E poi c’è un film di un regista emergente, indipendente, distribuito dalla Lucky Red, per intenderci, quindi roba d’essai, radical (poco) chic; e in questo film c’è un signore di circa 50 anni che s’innamora di una ragazza cinese di circa 18 anni; la ragazza è cinese, non parla italiano, ha un viso da dea  e un corpo da adolescente; si esprime attraverso sorrisi e sguardi, che poesia. I due non fanno sesso, è vero, ma non si può dire che l’affetto di lui sia paterno, né che quello di lei sia filiale; c’è un tentativo di bacio abortito dalla inopportuna  presenza del padre (vero) della ragazza ma nulla di più; i due si comportano come fossero adolescenti alla prima cotta.
Il film in questione è Gorbaciof, di Stefano Incerti, regista talentuoso, a mio parere, ma sceneggiatore carente. Non sto qui a farne la critica ma piuttosto a lanciare una riflessione: qual è il confine?
Qual è il confine oltre il quale si può parlare di immoralità e parapedofilia?
Perché la stessa cosa fatta dal Presidente è immorale e sporca e ipocrita e rappresentata sullo schermo dal volto di Toni Servillo diventa bello, bello, poetico, struggente, illuminante?
Si obietterà che il confine è il sesso. Non sono d’accordo.

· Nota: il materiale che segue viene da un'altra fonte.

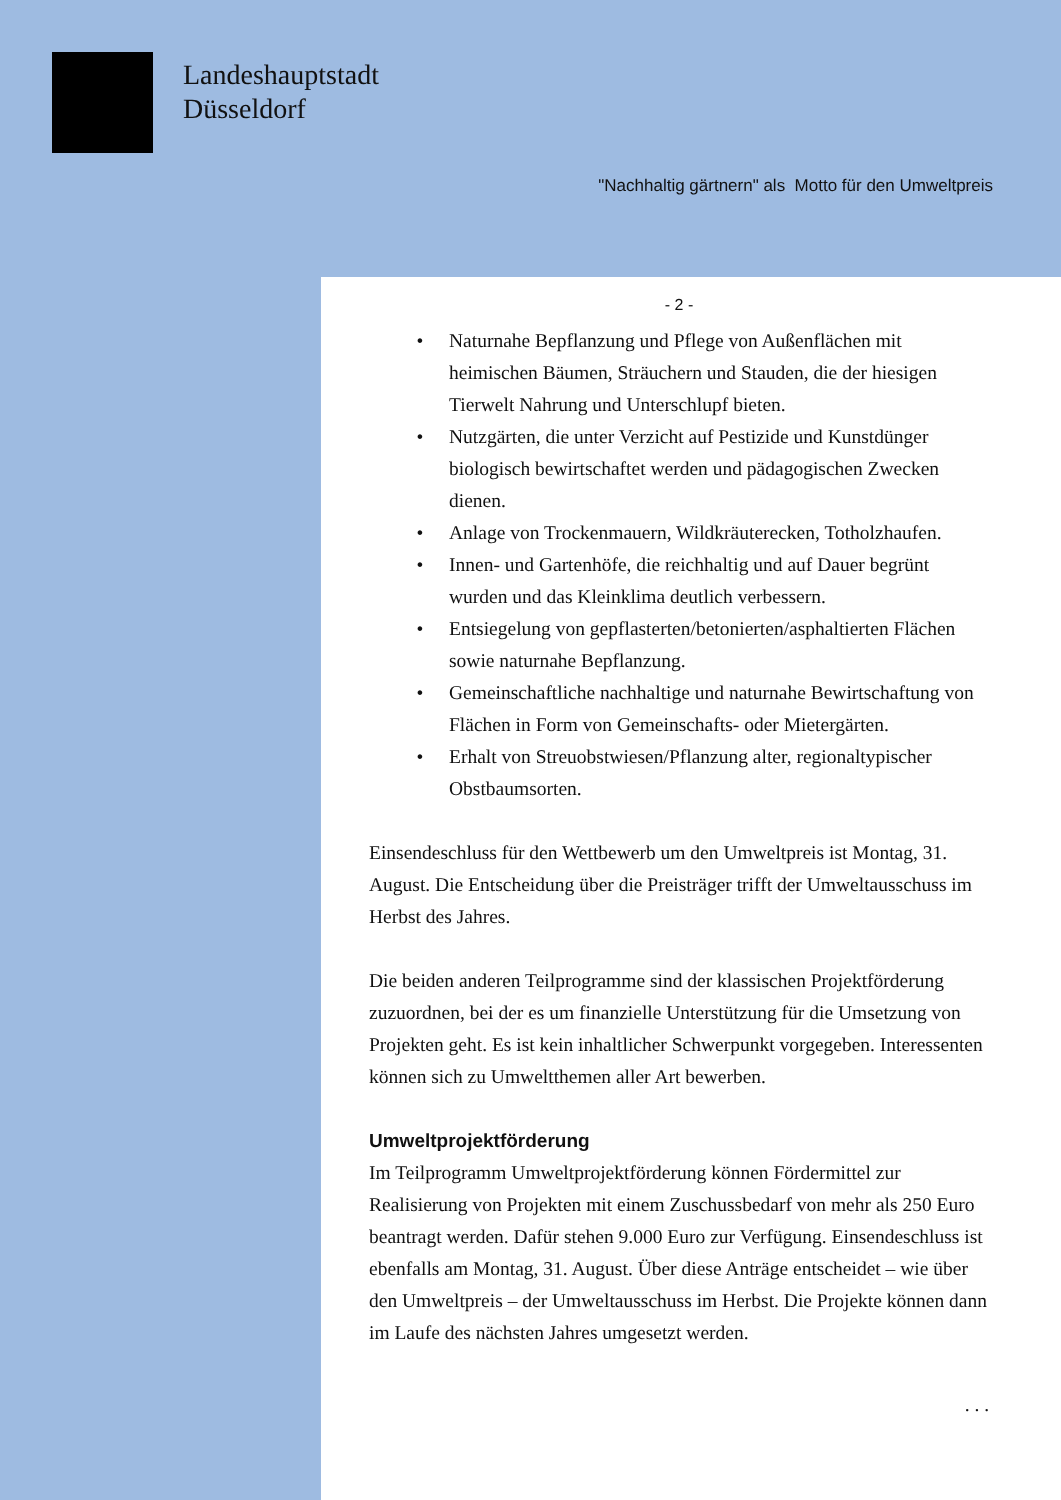Landeshauptstadt
Düsseldorf
"Nachhaltig gärtnern" als Motto für den Umweltpreis
- 2 -
Naturnahe Bepflanzung und Pflege von Außenflächen mit heimischen Bäumen, Sträuchern und Stauden, die der hiesigen Tierwelt Nahrung und Unterschlupf bieten.
Nutzgärten, die unter Verzicht auf Pestizide und Kunstdünger biologisch bewirtschaftet werden und pädagogischen Zwecken dienen.
Anlage von Trockenmauern, Wildkräuterecken, Totholzhaufen.
Innen- und Gartenhöfe, die reichhaltig und auf Dauer begrünt wurden und das Kleinklima deutlich verbessern.
Entsiegelung von gepflasterten/betonierten/asphaltierten Flächen sowie naturnahe Bepflanzung.
Gemeinschaftliche nachhaltige und naturnahe Bewirtschaftung von Flächen in Form von Gemeinschafts- oder Mietergärten.
Erhalt von Streuobstwiesen/Pflanzung alter, regionaltypischer Obstbaumsorten.
Einsendeschluss für den Wettbewerb um den Umweltpreis ist Montag, 31. August. Die Entscheidung über die Preisträger trifft der Umweltausschuss im Herbst des Jahres.
Die beiden anderen Teilprogramme sind der klassischen Projektförderung zuzuordnen, bei der es um finanzielle Unterstützung für die Umsetzung von Projekten geht. Es ist kein inhaltlicher Schwerpunkt vorgegeben. Interessenten können sich zu Umweltthemen aller Art bewerben.
Umweltprojektförderung
Im Teilprogramm Umweltprojektförderung können Fördermittel zur Realisierung von Projekten mit einem Zuschussbedarf von mehr als 250 Euro beantragt werden. Dafür stehen 9.000 Euro zur Verfügung. Einsendeschluss ist ebenfalls am Montag, 31. August. Über diese Anträge entscheidet – wie über den Umweltpreis – der Umweltausschuss im Herbst. Die Projekte können dann im Laufe des nächsten Jahres umgesetzt werden.
. . .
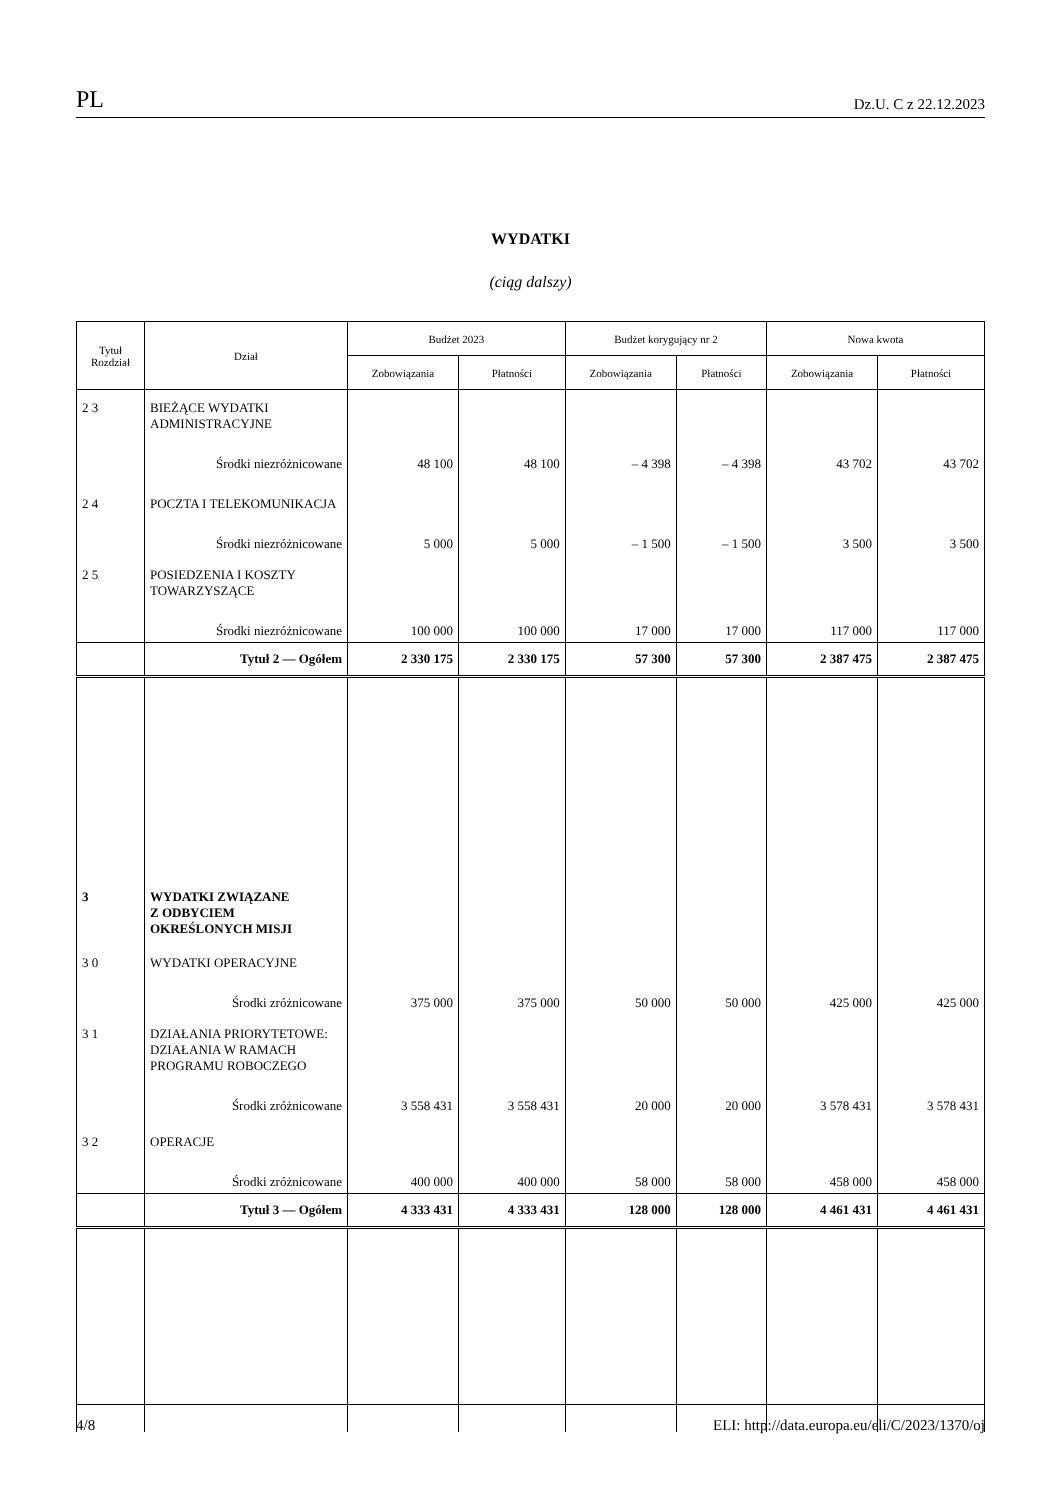PL Dz.U. C z 22.12.2023
WYDATKI
(ciąg dalszy)
| Tytuł Rozdział | Dział | Budżet 2023 | | Budżet korygujący nr 2 | | Nowa kwota | |
| --- | --- | --- | --- | --- | --- | --- | --- |
| | | Zobowiązania | Płatności | Zobowiązania | Płatności | Zobowiązania | Płatności |
| 2 3 | BIEŻĄCE WYDATKI ADMINISTRACYJNE | | | | | | |
| | Środki niezróżnicowane | 48 100 | 48 100 | – 4 398 | – 4 398 | 43 702 | 43 702 |
| 2 4 | POCZTA I TELEKOMUNIKACJA | | | | | | |
| | Środki niezróżnicowane | 5 000 | 5 000 | – 1 500 | – 1 500 | 3 500 | 3 500 |
| 2 5 | POSIEDZENIA I KOSZTY TOWARZYSZĄCE | | | | | | |
| | Środki niezróżnicowane | 100 000 | 100 000 | 17 000 | 17 000 | 117 000 | 117 000 |
| | Tytuł 2 — Ogółem | 2 330 175 | 2 330 175 | 57 300 | 57 300 | 2 387 475 | 2 387 475 |
| 3 | WYDATKI ZWIĄZANE Z ODBYCIEM OKREŚLONYCH MISJI | | | | | | |
| 3 0 | WYDATKI OPERACYJNE | | | | | | |
| | Środki zróżnicowane | 375 000 | 375 000 | 50 000 | 50 000 | 425 000 | 425 000 |
| 3 1 | DZIAŁANIA PRIORYTETOWE: DZIAŁANIA W RAMACH PROGRAMU ROBOCZEGO | | | | | | |
| | Środki zróżnicowane | 3 558 431 | 3 558 431 | 20 000 | 20 000 | 3 578 431 | 3 578 431 |
| 3 2 | OPERACJE | | | | | | |
| | Środki zróżnicowane | 400 000 | 400 000 | 58 000 | 58 000 | 458 000 | 458 000 |
| | Tytuł 3 — Ogółem | 4 333 431 | 4 333 431 | 128 000 | 128 000 | 4 461 431 | 4 461 431 |
4/8 ELI: http://data.europa.eu/eli/C/2023/1370/oj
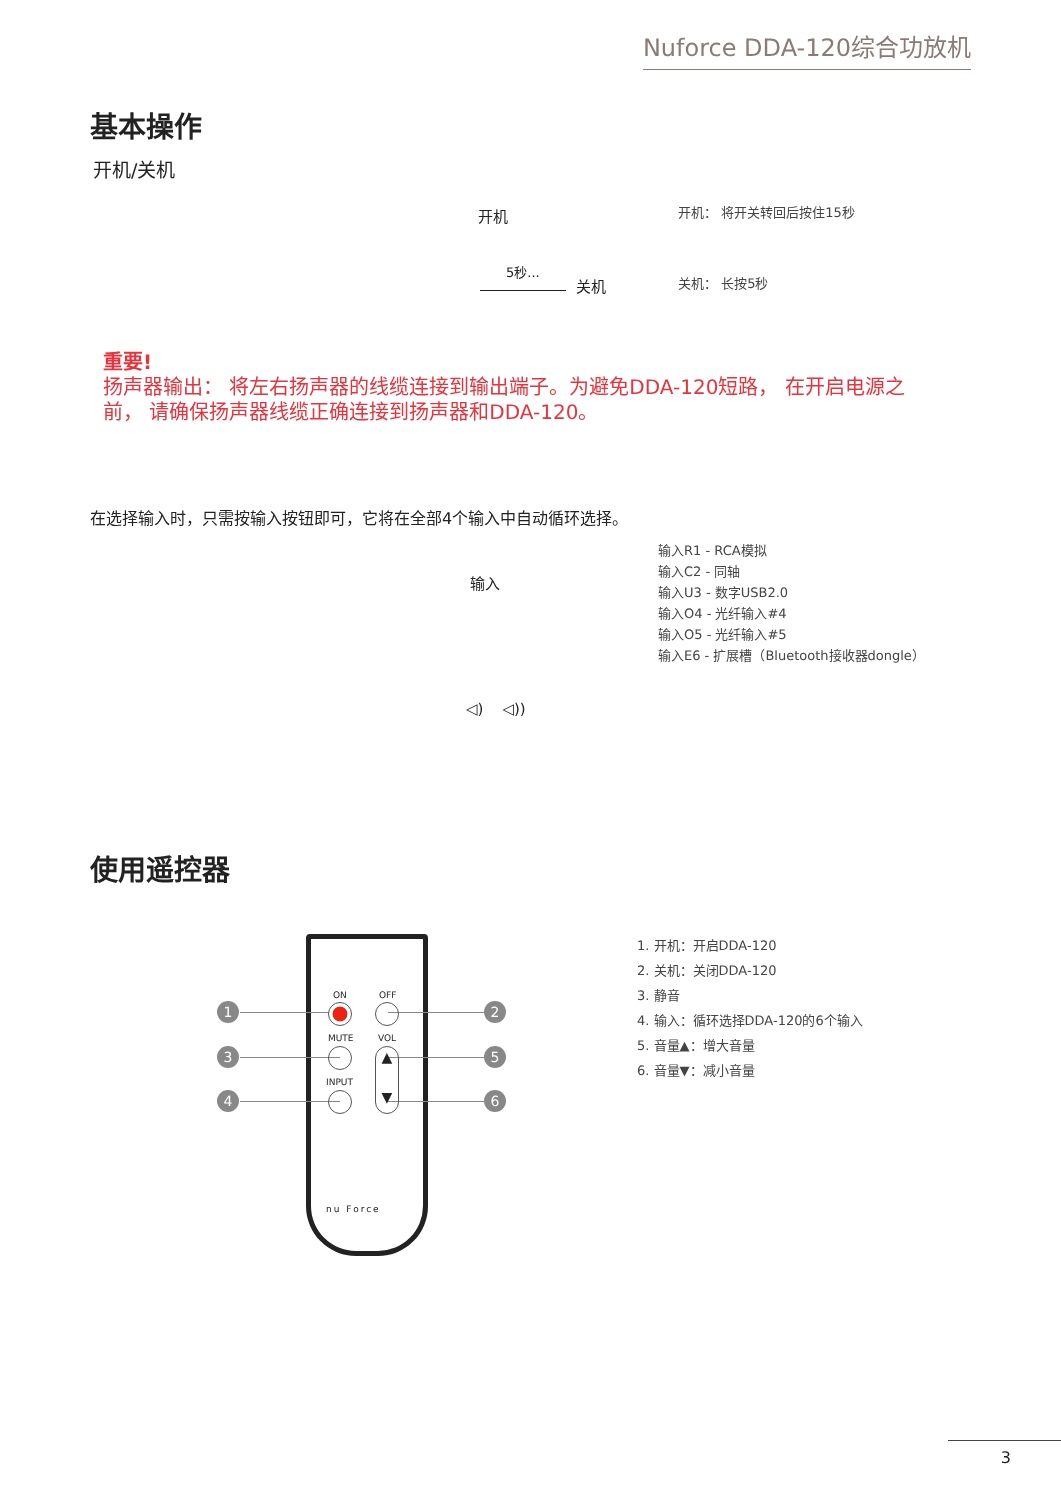Nuforce DDA-120综合功放机
基本操作
开机/关机
开机 开机： 将开关转回后按住15秒
5秒...
关机 关机： 长按5秒
重要!
扬声器输出： 将左右扬声器的线缆连接到输出端子。为避免DDA-120短路， 在开启电源之前， 请确保扬声器线缆正确连接到扬声器和DDA-120。
在选择输入时，只需按输入按钮即可，它将在全部4个输入中自动循环选择。
输入
输入R1 - RCA模拟
输入C2 - 同轴
输入U3 - 数字USB2.0
输入O4 - 光纤输入#4
输入O5 - 光纤输入#5
输入E6 - 扩展槽（Bluetooth接收器dongle）
◁) ◁))
使用遥控器
1 2
3 5
4 6
ON OFF
MUTE VOL
▲
▼
INPUT
nu Force
1. 开机：开启DDA-120
2. 关机：关闭DDA-120
3. 静音
4. 输入：循环选择DDA-120的6个输入
5. 音量▲：增大音量
6. 音量▼：减小音量
3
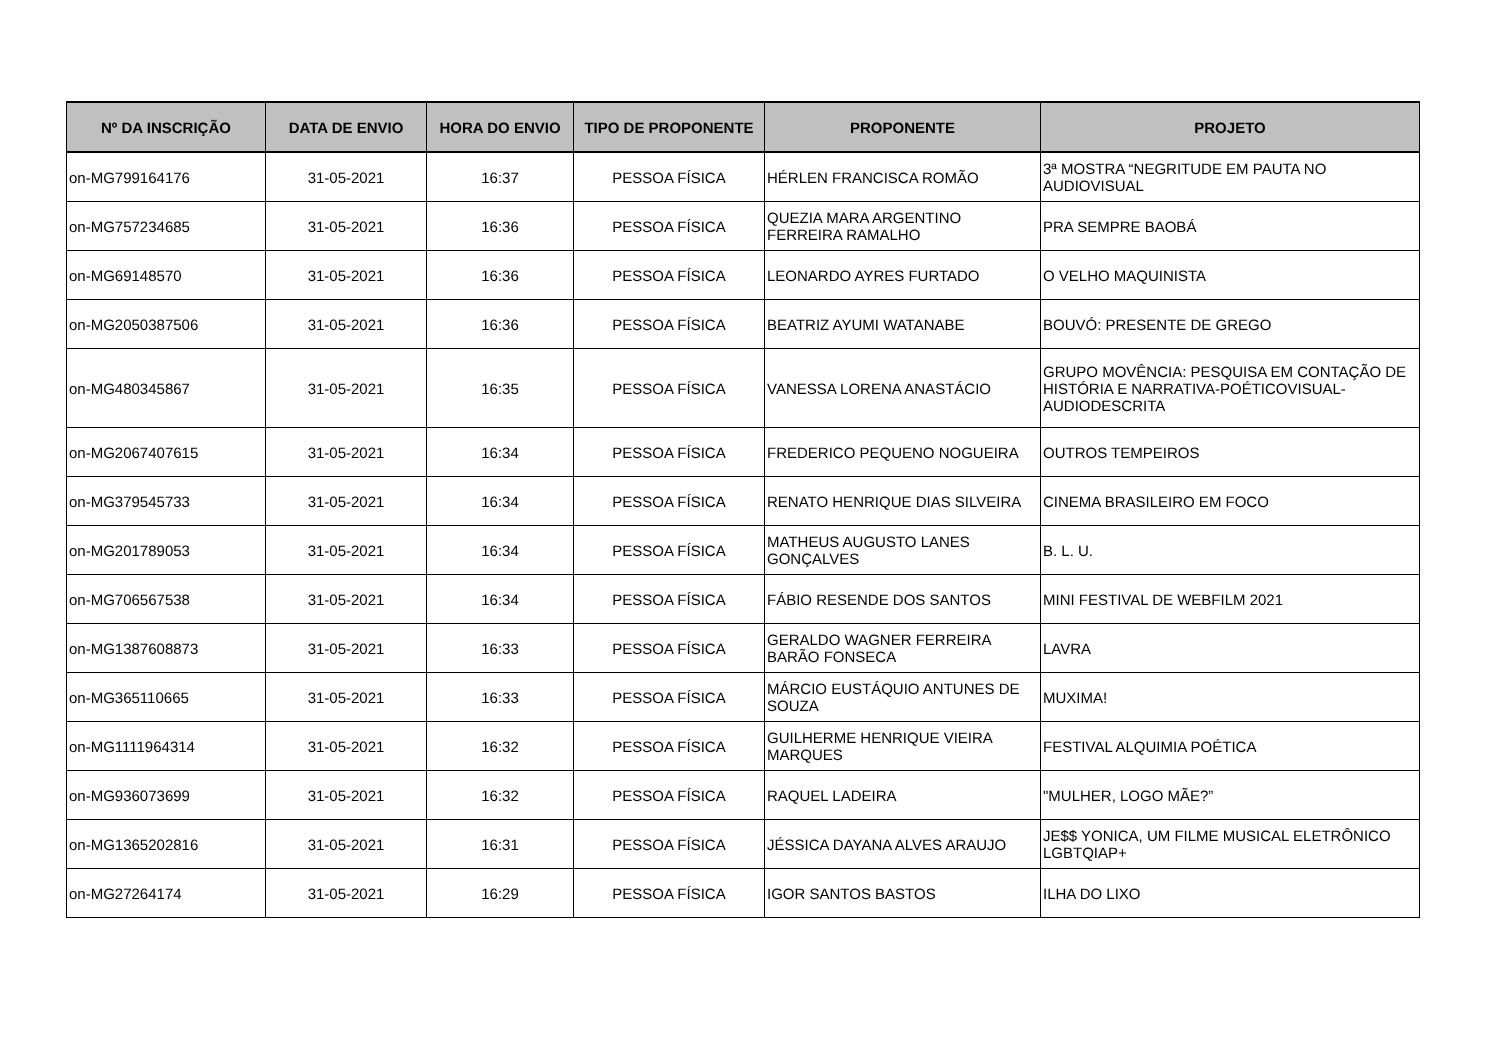| Nº DA INSCRIÇÃO | DATA DE ENVIO | HORA DO ENVIO | TIPO DE PROPONENTE | PROPONENTE | PROJETO |
| --- | --- | --- | --- | --- | --- |
| on-MG799164176 | 31-05-2021 | 16:37 | PESSOA FÍSICA | HÉRLEN FRANCISCA ROMÃO | 3ª MOSTRA “NEGRITUDE EM PAUTA NO AUDIOVISUAL |
| on-MG757234685 | 31-05-2021 | 16:36 | PESSOA FÍSICA | QUEZIA MARA ARGENTINO FERREIRA RAMALHO | PRA SEMPRE BAOBÁ |
| on-MG69148570 | 31-05-2021 | 16:36 | PESSOA FÍSICA | LEONARDO AYRES FURTADO | O VELHO MAQUINISTA |
| on-MG2050387506 | 31-05-2021 | 16:36 | PESSOA FÍSICA | BEATRIZ AYUMI WATANABE | BOUVÓ: PRESENTE DE GREGO |
| on-MG480345867 | 31-05-2021 | 16:35 | PESSOA FÍSICA | VANESSA LORENA ANASTÁCIO | GRUPO MOVÊNCIA: PESQUISA EM CONTAÇÃO DE HISTÓRIA E NARRATIVA-POÉTICOVISUAL-AUDIODESCRITA |
| on-MG2067407615 | 31-05-2021 | 16:34 | PESSOA FÍSICA | FREDERICO PEQUENO NOGUEIRA | OUTROS TEMPEIROS |
| on-MG379545733 | 31-05-2021 | 16:34 | PESSOA FÍSICA | RENATO HENRIQUE DIAS SILVEIRA | CINEMA BRASILEIRO EM FOCO |
| on-MG201789053 | 31-05-2021 | 16:34 | PESSOA FÍSICA | MATHEUS AUGUSTO LANES GONÇALVES | B. L. U. |
| on-MG706567538 | 31-05-2021 | 16:34 | PESSOA FÍSICA | FÁBIO RESENDE DOS SANTOS | MINI FESTIVAL DE WEBFILM 2021 |
| on-MG1387608873 | 31-05-2021 | 16:33 | PESSOA FÍSICA | GERALDO WAGNER FERREIRA BARÃO FONSECA | LAVRA |
| on-MG365110665 | 31-05-2021 | 16:33 | PESSOA FÍSICA | MÁRCIO EUSTÁQUIO ANTUNES DE SOUZA | MUXIMA! |
| on-MG1111964314 | 31-05-2021 | 16:32 | PESSOA FÍSICA | GUILHERME HENRIQUE VIEIRA MARQUES | FESTIVAL ALQUIMIA POÉTICA |
| on-MG936073699 | 31-05-2021 | 16:32 | PESSOA FÍSICA | RAQUEL LADEIRA | "MULHER, LOGO MÃE?” |
| on-MG1365202816 | 31-05-2021 | 16:31 | PESSOA FÍSICA | JÉSSICA DAYANA ALVES ARAUJO | JE$$ YONICA, UM FILME MUSICAL ELETRÔNICO LGBTQIAP+ |
| on-MG27264174 | 31-05-2021 | 16:29 | PESSOA FÍSICA | IGOR SANTOS BASTOS | ILHA DO LIXO |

Il sesso in rapporto all’amore è un elemento non accessorio. Chi ama ha sempre il desiderio di concupire il soggetto amato, la platonicità non esiste, è un’aberrazione, altrimenti non è amore, è qualcosa d’altro, amor filiale, amore genitoriale, eccetera eccetera.
Il sesso non consumato non è innocuo, anzi; può essere letale, e gli eventi di cronaca recente ce lo confermano. E allora basta propagandare quest’immagine falsamente innocua dell’amore tra un tardone e un’adolescente; basta farci credere che è bellezza, è poesia, è struggimento. Col cavolo.
E basta mostrare il maniaco che ti segue fin sotto casa come un pover’uomo afflitto dalla solitudine che cerca solo un po’ di affetto. Qualcuna potrebbe   crederci… e vorrei vedere quanti di questi poveri uomini soli alla prova del nove si accontenterebbero di farsi titillare le dita dei piedi.
Ma tanto a chi importa delle ragazzine in questo Paese? Finché non ne muore qualcuna in circostanze più o meno torbide, non gliene frega niente a nessuno.
Eccettuato, naturalmente, il nostro Presidente.